Eq.Bot addresses the lack of geometric guarantees in multimodal robotic manipulation by introducing a universal, model-agnostic canonicalization framework grounded in SE(2) equivariance. It canonicalizes observations, applies a base policy in canonical space, and inverts the transformation to deliver spatially consistent actions, enabling plug-in upgrades to existing policies. The approach supports multiple canonicalization networks (including a G-CNN-based option) and is proven to be equivariant; extensive experiments show substantial gains for CNN-based and Transformer-based methods across Ravens, LIBERO, and real-world UR5e scenarios, with notable improvements in unseen spatial configurations. This work demonstrates strong portability and practical impact, significantly improving robustness and generalization in robotic manipulation without requiring architectural redesigns.

Abstract

Robotic manipulation systems are increasingly deployed across diverse domains. Yet existing multi-modal learning frameworks lack inherent guarantees of geometric consistency, struggling to handle spatial transformations such as rotations and translations.

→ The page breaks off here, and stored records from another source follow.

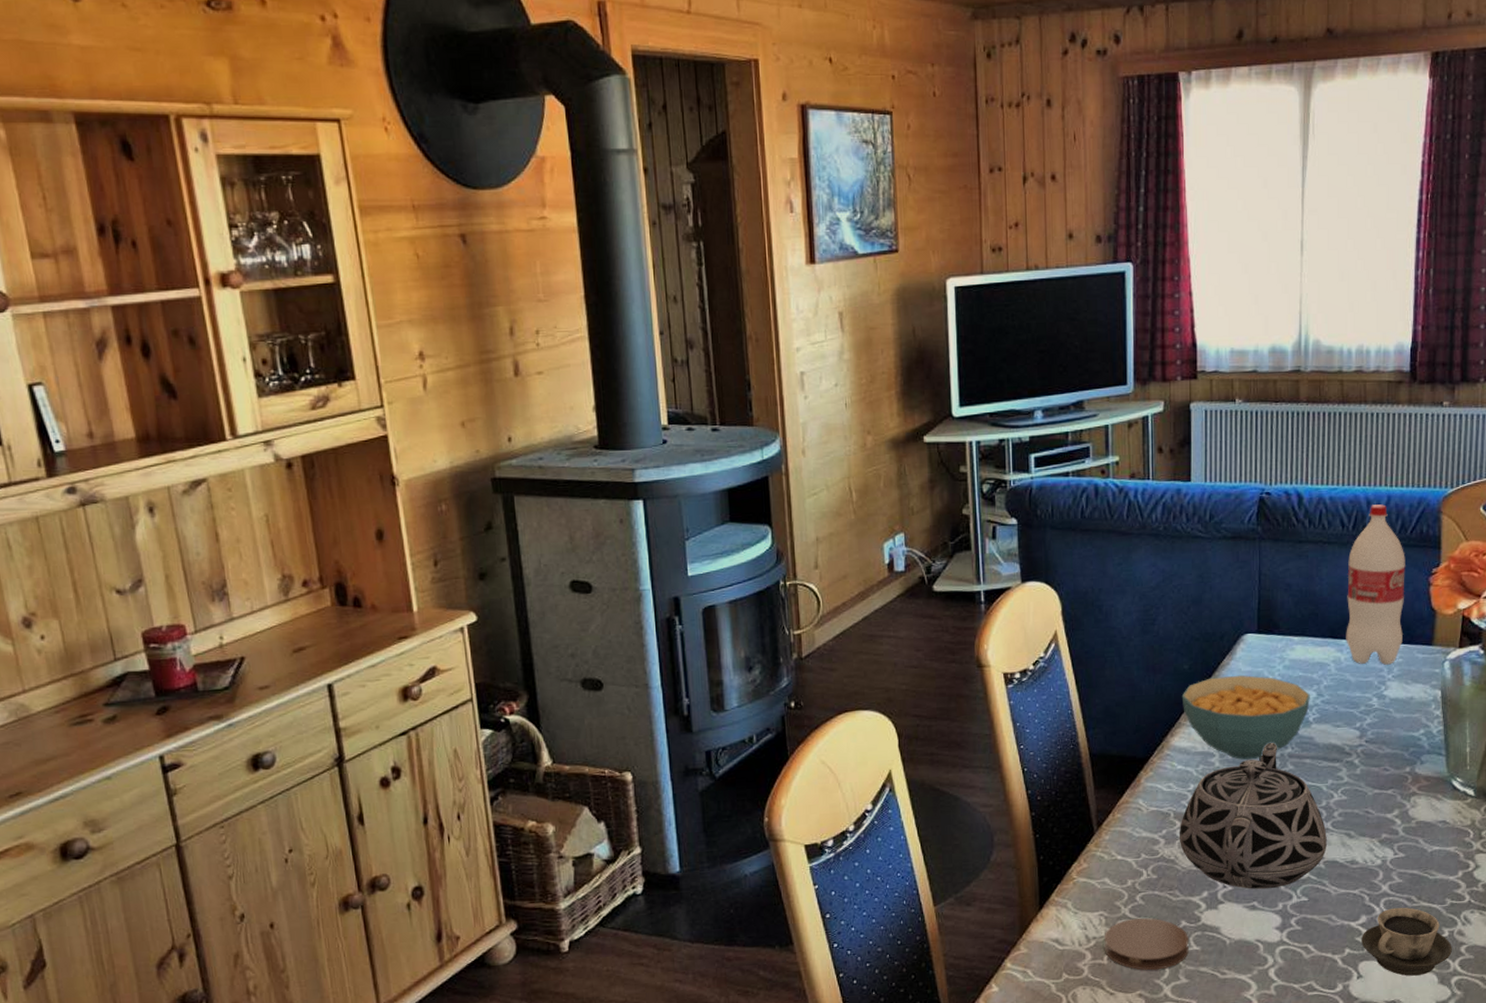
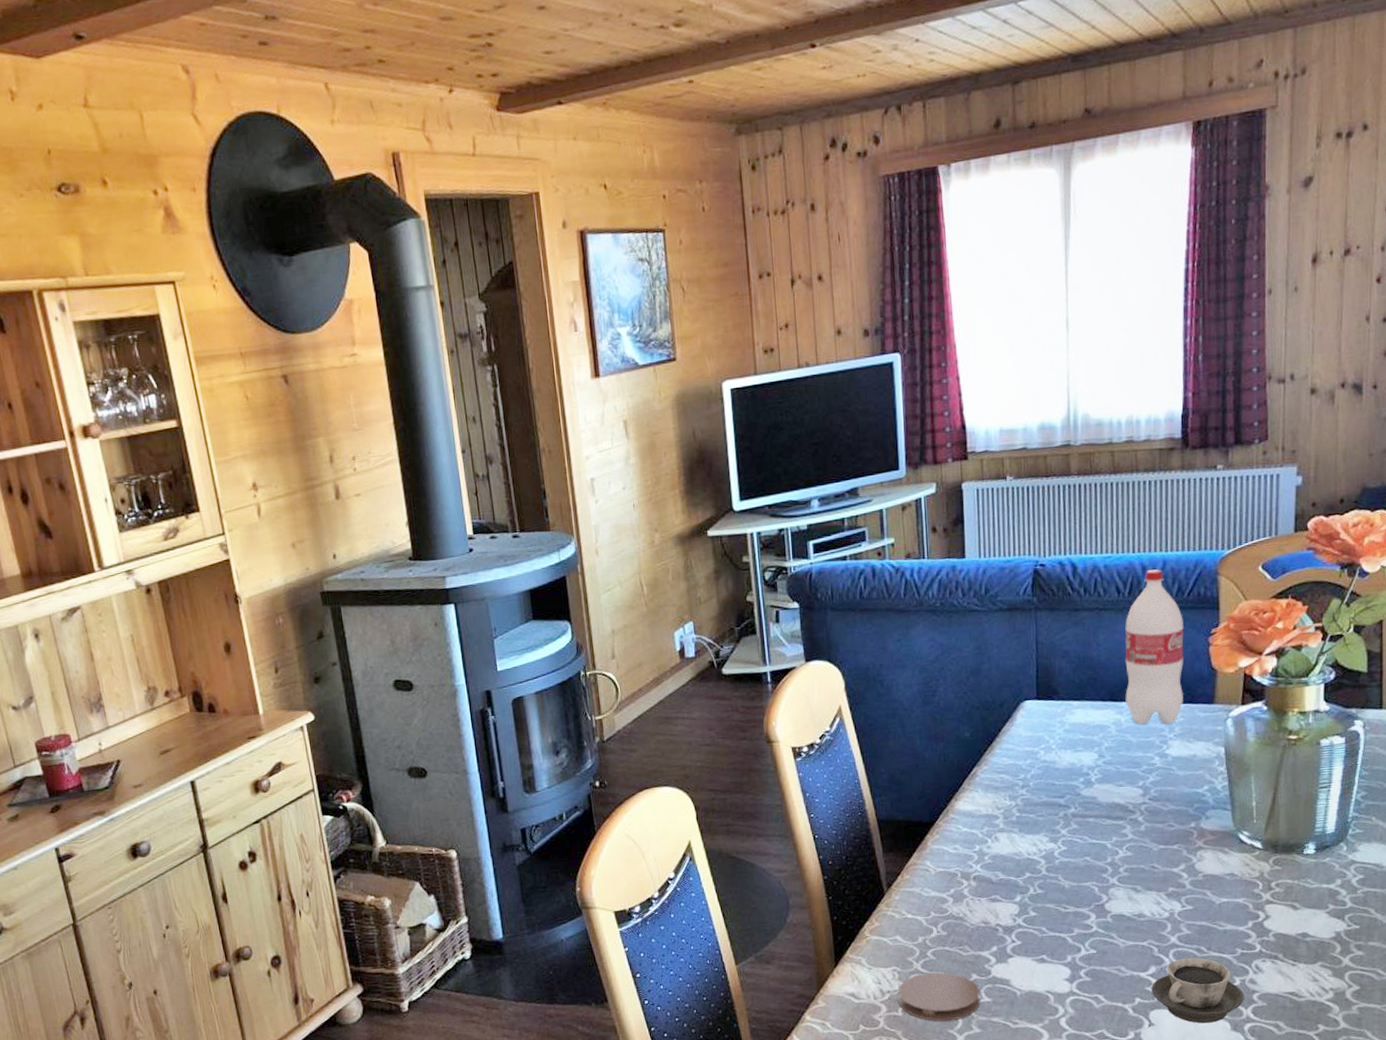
teapot: present [1179,742,1327,890] -> none [966,803,1114,943]
cereal bowl: present [1181,675,1310,760] -> none [964,740,1092,821]

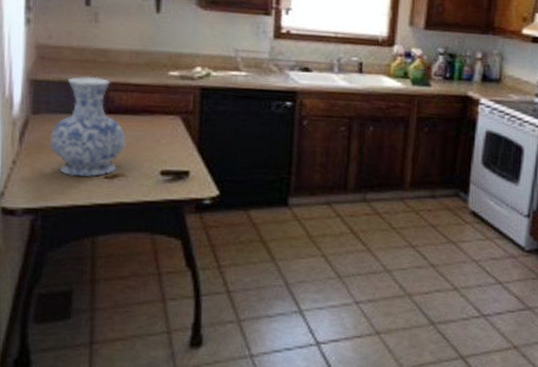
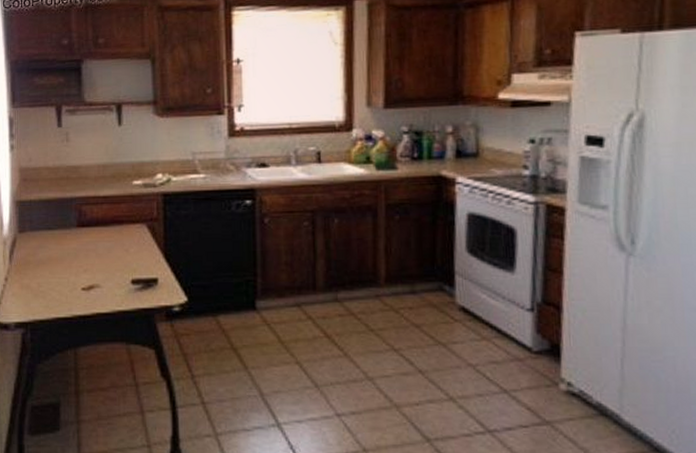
vase: present [49,76,126,177] -> none [34,192,99,290]

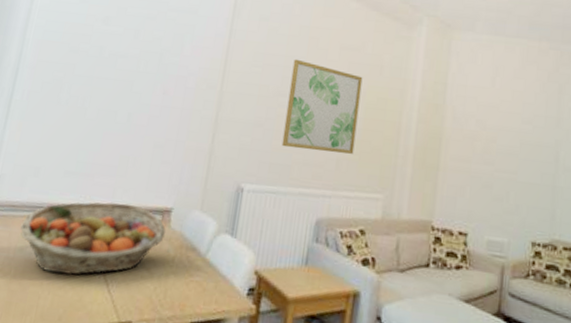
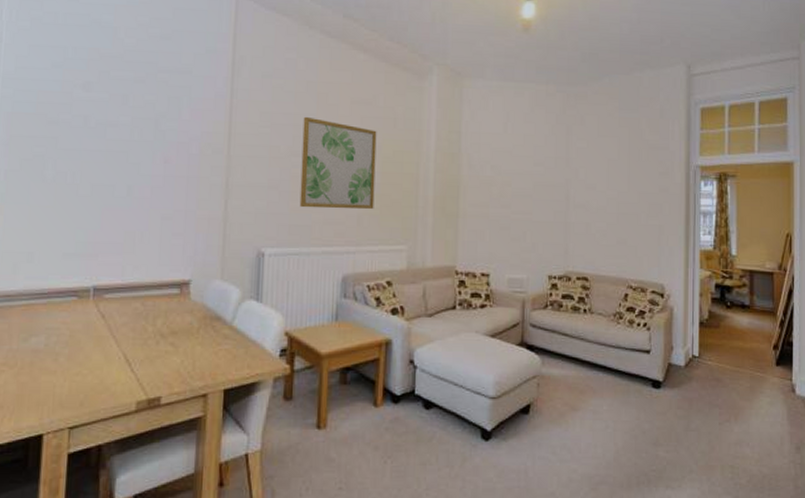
fruit basket: present [20,201,166,275] -> none [21,280,187,360]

While recent works attempt to introduce equivariance through bespoke architectural modifications, these methods suffer from high implementation complexity, computational cost, and poor portability. Inspired by human cognitive processes in spatial reasoning, we propose Eq.Bot, a universal canonicalization framework grounded in SE(2) group equivariant theory for robotic manipulation learning. Our framework transforms observations into a canonical space, applies an existing policy, and maps the resulting actions back to the original space. As a model-agnostic solution, Eq.Bot aims to endow models with spatial equivariance without requiring architectural modifications. Extensive experiments demonstrate the superiority of Eq.Bot under both CNN-based (e.g., CLIPort) and Transformer-based (e.g., OpenVLA-OFT) architectures over existing methods on various robotic manipulation tasks, where the most significant improvement can reach 50.0%.

Paper Structure

This paper contains 23 sections, 32 equations, 4 figures, 3 tables.

Figures (4)

  • Figure 1: Performance comparison on Robotic Manipulation Benchmarks. Our model-agnostic framework significantly boosts the performance of both the CNN-based CLIPort (left) and the Transformer-based OpenVLA-OFT (right). On the pack-unseen-box task (demo = 100), Eq.Bot improves CLIPort's success rate from 62.4% to 93.6%. For OpenVLA-OFT, our method consistently enhances performance on the LIBERO benchmarks.
  • Figure 2: Overview of the proposed Eq.Bot framework, a model-agnostic solution that enhances spatial equivariance to existing manipulation systems. Grounded in equivariant theory, Eq.Bot introduces a canonicalization process that transforms input observations into standardized canonical orientations. These canonicalized observations are then fed into an unmodified base policy (e.g., CLIPort or OpenVLA) to generate actions. Finally, the resulting actions are mapped back to the original space through inverse transformation for execution.
  • Figure 3: Real-world Tasks. Three robotic tabletop tasks are used for evaluation: (1) pack objects, (2) stack blocks, and (3) place toy. Each sub-figure displays the robot's action (left) and the corresponding objects (right).
  • Figure 4: Real-world results. We compare our Eq.Bot variants with the original CLIPORT baseline, showing performance on both seen (in-distribution) and unseen (out-of-distribution) tasks.